Many individual and team sport events require extended periods of exercise above the speed or power associated with maximal oxygen uptake (i.e., maximal aerobic speed/power, MAS/MAP). In absence of valid and reliable measures of anaerobic metabolism, the anaerobic speed/power reserve (ASR/APR) concept, defined as the difference between an athlete’s MAS/MAP and their maximal sprinting speed (MSS)/peak power (MPP), advances our understanding of athlete tolerance to high speed/power efforts in this range. When exercising at speeds above MAS/MAP, what likely matters most, irrespective of athlete profile or locomotor mode, is the proportion of the ASR/APR used, rather than the more commonly used reference to percent MAS/MAP. The locomotor construct of ASR/APR offers numerous underexplored opportunities. In particular, how differences in underlying athlete profiles (e.g. fiber typology) impact the training response for different ‘speed’, ‘endurance’ or ‘hybrid’ profiles is now emerging. Such an individualized approach to athlete training may be necessary to avoid ‘maladaptive’ or ‘non-responses’. As a starting point for coaches and practitioners, we recommend upfront locomotor profiling to guide training content at both the macro (understanding athlete profile variability and training model selection, e.g annual periodization) and micro levels (weekly daily planning of individual workouts, e.g short vs long intervals vs repeated sprint training and recovery time between workouts).

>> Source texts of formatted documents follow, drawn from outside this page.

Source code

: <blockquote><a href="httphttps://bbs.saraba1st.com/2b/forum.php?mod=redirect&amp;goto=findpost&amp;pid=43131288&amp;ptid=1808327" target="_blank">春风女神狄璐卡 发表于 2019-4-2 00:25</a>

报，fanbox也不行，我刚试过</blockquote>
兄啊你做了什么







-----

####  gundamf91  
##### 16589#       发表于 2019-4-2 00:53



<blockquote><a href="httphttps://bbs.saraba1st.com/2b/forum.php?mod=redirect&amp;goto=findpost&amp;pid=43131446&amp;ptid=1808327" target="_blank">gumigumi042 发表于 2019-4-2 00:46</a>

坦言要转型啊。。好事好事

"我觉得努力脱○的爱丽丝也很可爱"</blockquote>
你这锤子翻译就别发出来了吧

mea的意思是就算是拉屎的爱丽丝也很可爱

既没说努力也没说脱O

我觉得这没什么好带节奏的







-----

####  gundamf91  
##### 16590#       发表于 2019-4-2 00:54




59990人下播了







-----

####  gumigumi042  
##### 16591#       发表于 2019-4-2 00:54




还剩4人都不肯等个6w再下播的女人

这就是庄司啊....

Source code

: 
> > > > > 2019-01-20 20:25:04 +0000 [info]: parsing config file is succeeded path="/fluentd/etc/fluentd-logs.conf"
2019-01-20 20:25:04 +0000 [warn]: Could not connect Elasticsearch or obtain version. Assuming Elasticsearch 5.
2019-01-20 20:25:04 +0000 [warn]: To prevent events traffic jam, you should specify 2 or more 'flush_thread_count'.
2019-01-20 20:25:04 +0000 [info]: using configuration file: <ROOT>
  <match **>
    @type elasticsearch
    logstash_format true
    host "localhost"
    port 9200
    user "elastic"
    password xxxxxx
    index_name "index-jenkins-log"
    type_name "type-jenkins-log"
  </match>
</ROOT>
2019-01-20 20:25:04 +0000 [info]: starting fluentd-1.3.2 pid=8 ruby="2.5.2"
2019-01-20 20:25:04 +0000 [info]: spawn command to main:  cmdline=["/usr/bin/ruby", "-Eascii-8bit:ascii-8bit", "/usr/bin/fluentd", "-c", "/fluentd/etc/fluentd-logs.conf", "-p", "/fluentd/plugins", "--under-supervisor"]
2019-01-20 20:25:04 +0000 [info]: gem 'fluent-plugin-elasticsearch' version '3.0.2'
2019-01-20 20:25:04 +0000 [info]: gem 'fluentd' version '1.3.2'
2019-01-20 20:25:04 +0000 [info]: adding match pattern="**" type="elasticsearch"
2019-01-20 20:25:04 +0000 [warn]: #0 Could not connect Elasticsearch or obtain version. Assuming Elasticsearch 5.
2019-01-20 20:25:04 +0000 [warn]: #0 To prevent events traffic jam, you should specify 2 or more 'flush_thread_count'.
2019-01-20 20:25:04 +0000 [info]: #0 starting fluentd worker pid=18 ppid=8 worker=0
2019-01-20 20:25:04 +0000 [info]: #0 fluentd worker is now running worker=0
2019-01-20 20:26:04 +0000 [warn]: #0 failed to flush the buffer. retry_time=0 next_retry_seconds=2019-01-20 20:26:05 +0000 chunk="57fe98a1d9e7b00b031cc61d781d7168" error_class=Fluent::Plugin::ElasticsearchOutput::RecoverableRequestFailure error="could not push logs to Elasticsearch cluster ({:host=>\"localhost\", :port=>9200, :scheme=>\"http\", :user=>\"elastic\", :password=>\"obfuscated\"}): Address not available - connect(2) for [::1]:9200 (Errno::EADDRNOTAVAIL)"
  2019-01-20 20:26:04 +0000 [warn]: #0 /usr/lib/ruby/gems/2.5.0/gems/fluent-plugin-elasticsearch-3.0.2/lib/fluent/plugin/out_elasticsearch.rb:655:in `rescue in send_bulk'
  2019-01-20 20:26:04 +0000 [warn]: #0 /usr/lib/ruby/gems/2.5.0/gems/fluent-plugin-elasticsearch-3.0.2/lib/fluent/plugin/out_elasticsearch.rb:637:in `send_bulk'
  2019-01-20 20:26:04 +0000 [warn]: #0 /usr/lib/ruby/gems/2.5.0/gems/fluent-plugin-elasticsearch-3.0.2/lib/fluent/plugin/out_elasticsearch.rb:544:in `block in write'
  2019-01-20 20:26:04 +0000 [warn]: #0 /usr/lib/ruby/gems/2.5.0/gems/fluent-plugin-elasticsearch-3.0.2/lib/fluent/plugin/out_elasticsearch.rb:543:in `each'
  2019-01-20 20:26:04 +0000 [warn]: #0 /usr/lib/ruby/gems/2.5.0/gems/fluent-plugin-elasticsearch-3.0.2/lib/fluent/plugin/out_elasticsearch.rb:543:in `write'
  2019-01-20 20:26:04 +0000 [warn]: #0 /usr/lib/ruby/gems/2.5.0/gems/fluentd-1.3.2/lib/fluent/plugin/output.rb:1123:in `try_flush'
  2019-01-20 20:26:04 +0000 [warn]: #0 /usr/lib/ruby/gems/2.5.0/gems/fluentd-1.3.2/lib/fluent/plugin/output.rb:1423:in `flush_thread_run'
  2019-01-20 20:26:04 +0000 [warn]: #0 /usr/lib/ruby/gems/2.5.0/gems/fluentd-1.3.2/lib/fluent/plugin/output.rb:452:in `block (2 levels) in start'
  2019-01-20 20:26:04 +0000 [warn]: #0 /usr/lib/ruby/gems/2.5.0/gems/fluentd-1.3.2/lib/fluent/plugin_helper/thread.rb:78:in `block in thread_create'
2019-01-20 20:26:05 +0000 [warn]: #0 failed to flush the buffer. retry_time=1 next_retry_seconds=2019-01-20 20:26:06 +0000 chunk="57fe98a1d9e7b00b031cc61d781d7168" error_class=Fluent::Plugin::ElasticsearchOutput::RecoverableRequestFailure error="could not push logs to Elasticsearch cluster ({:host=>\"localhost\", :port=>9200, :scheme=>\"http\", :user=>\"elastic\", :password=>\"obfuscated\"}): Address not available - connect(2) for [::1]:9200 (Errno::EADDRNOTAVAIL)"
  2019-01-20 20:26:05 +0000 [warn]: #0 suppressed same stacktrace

More specifically, we argue that high-intensity interval training formats should be tailored to the locomotor profile accordingly. New focus and appreciation for the ASR/APR is required to individualise training appropriately so as to maximise athlete preparation for elite competition.

Key Points

  1. From just two landmarks (maximal aerobic speed or power and maximal sprinting speed or peak power) the anaerobic speed and power reserve (ASR/APR) can be used to estimate athlete tolerance to high-intensity exercise. What likely matters the most, irrespective of athlete profile or locomotor mode when exercising at intensities beyond MAS/MAP, is how much of the ASR/APR is used, rather than the relative intensity in relation to MAS.
  2. Underpinning differences in athlete biological profile (e.g muscle fiber typology) can be quasi-estimated from the ASR/APR. The locomotor profile differences can be used to guide both macro (annual training plan) and micro (weekly training workout design) decision making to reduce non-responder occurrence through upfront tailoring of training content relative to the athlete’s physiology.
  3. Training prescription as a proportion of ASR/APR is an important future research direction needed to determine whether individualising, by accounting for ASR/APR differences, leads to more uniform physiological stress and subsequent adaptation across diverse athlete profiles on a longitudinal basis.